On the other hand, the defendant submitted that the plaintiff should be awarded Ksh.600,000/= as damages for pain suffering and loss of amenities. He relied on the following three decisions, Ugenya Bus Service Ltd vs Gachoki  KLR 567, Kigarigari vs Aya  KLR 273 and Kenya Bus Service Ltd. vs Samuel Wanguru Njoroge, CA Civil Appeal No. 133 of 2001 (Nairobi) (unreported) where the plaintiffs were awarded between Ksh.200,000/= and Ksh.500, 000/=.
I have carefully considered the submissions made as regard the comparable awards made by courts of similar or higher jurisdiction. In the circumstance of this case, I have taken into account the fact that the plaintiff is a child and whose future has be circumscribed by the fact that he cannot use both his lower limbs since one of the limbs has been amputated. I have also put into account the fact that the type of profession or career that the plaintiff may choose would be restricted by the reduced mobility caused by the loss of his right leg. I have also not lost sight of the fact that the plaintiff broke the femur of his left leg which has healed but is now bowed.
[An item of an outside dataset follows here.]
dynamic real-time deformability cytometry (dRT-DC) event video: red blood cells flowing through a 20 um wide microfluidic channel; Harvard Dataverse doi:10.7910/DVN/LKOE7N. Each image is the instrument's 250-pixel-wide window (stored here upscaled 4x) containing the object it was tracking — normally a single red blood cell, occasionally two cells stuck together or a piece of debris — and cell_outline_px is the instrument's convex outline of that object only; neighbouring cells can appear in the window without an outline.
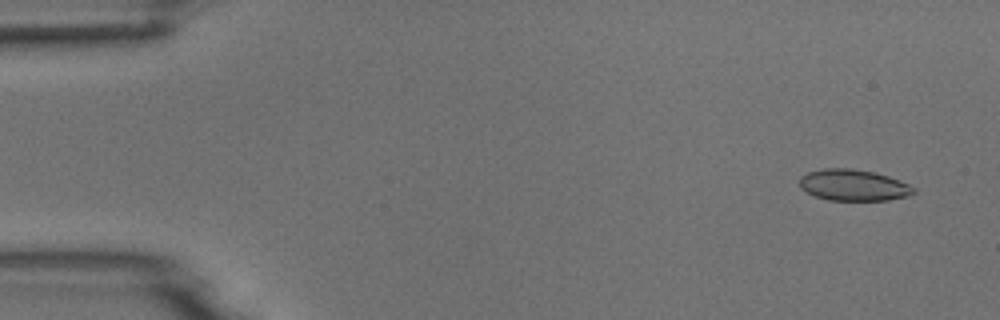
{"species": "common noctule bat (a hibernating species)", "species_latin": "Nyctalus noctula", "temperature_condition": "room temperature", "stored_images_in_passage": 7, "camera_frame_rate_fps": 3000, "um_per_image_px": 0.085, "animal": {"sex": "male", "body_mass_g": 18.8}, "frame": {"image": 1, "passage_image": 1, "time_ms": 0.0, "image_size_px": [1000, 320], "cell_outline_px": [[916, 192], [908, 196], [888, 200], [828, 200], [816, 196], [800, 188], [800, 176], [808, 172], [824, 168], [852, 168], [872, 172], [888, 176], [908, 184], [916, 188]], "centroid_in_image_um": [72.55, 15.74], "position_along_channel_um": 12.5, "area_um2": 20.75}}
Doing the best that I can in the circumstances of this case, I assess the general damages payable to the plaintiff for pain, suffering and loss of amenities to be Ksh.1,500,000/=.
As regard special damages, although the plaintiff testified that he had incurred special damages when he was attended to by the hospitals when he was admitted after the accident, and although he produced receipts which confirmed that he actually paid the medical bills amounting to a total of Ksh.86,727/= and further, although the plaintiff proved that he paid a total sum of Ksh.8,000/= for the medical reports to be prepared by the doctors who saw him with a view of testifying in this case, unfortunately the plaintiff only pleaded the sum of Ksh.80,000/= as medical expenses and the sum of Ksh.3,000/= as the cost of preparing the medical report. I will thus award him Ksh.83,000/= special damages which was pleaded. It is trite law that where a party fails to plead the particulars of special damages and quantifies it, he cannot be heard to adduce evidence to prove or establish what he did not plead. The plaintiff is thus awarded Ksh.83,000/= special damages.
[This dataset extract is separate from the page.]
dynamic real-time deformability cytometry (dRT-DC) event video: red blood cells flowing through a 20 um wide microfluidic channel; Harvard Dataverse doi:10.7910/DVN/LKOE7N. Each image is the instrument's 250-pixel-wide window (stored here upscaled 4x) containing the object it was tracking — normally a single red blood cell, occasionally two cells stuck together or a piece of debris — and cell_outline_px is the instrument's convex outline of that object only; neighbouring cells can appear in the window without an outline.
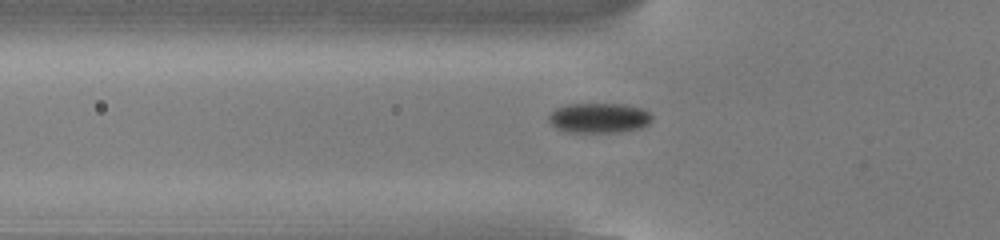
{"species": "common noctule bat (a hibernating species)", "species_latin": "Nyctalus noctula", "temperature_condition": "cold", "stored_images_in_passage": 32, "camera_frame_rate_fps": 3000, "um_per_image_px": 0.085, "animal": {"sex": "male", "body_mass_g": 13.0, "forearm_length_mm": 53.1}, "frame": {"image": 1, "passage_image": 4, "time_ms": 1.0, "image_size_px": [1000, 240], "cell_outline_px": [[652, 120], [648, 124], [640, 128], [620, 132], [564, 132], [556, 128], [548, 120], [548, 116], [556, 108], [568, 104], [624, 104], [640, 108], [648, 112], [652, 116]], "centroid_in_image_um": [50.9, 10.03], "position_along_channel_um": 74.9, "area_um2": 18.03}}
The plaintiff did establish that he would require an artificial leg to use in the place of the leg which was amputated. Dr. Masyuki in his report stated that the artificial leg would have to be changed each time the plaintiff outgrew the old artificial leg. I would thus award the plaintiff the sum of Ksh.60,000/= which the plaintiff pleaded in his plaint as the cost of the artificial leg. Although the plaintiff proved that the artificial leg would cost
Ksh.80,000/=, this court would only adopt the amount which the plaintiff pleaded in his plaint.
The upshot of the above is that judgment is entered for the plaintiff against the defendant as hereunder;
(i) On liability
Liability was apportioned between the plaintiff and the defendant at the ratio of 80:20. The defendant shall bear 80% liability whilst the plaintiff shall assume 20% contributory negligence.
(ii) On quantum
(a). General damages for pain,
suffering and loss of amenities … Ksh. 1,500,000
(b). Special damages ……………… Ksh. 83,000
(c). Cost of the artificial leg ……… Ksh. 60,000
SUB- TOTAL Ksh. 1,643,000
Less 20% contribution Ksh. 336,600
TOTAL Ksh. 1,346,400
(d) The plaintiff shall have the cost of the suit.
(e) Interest on special damages shall be paid from the date of filing suit while interest on general damages shall be paid from the date of the delivery of this judgment.
DATED at KERICHO this 2nd day of November, 2006.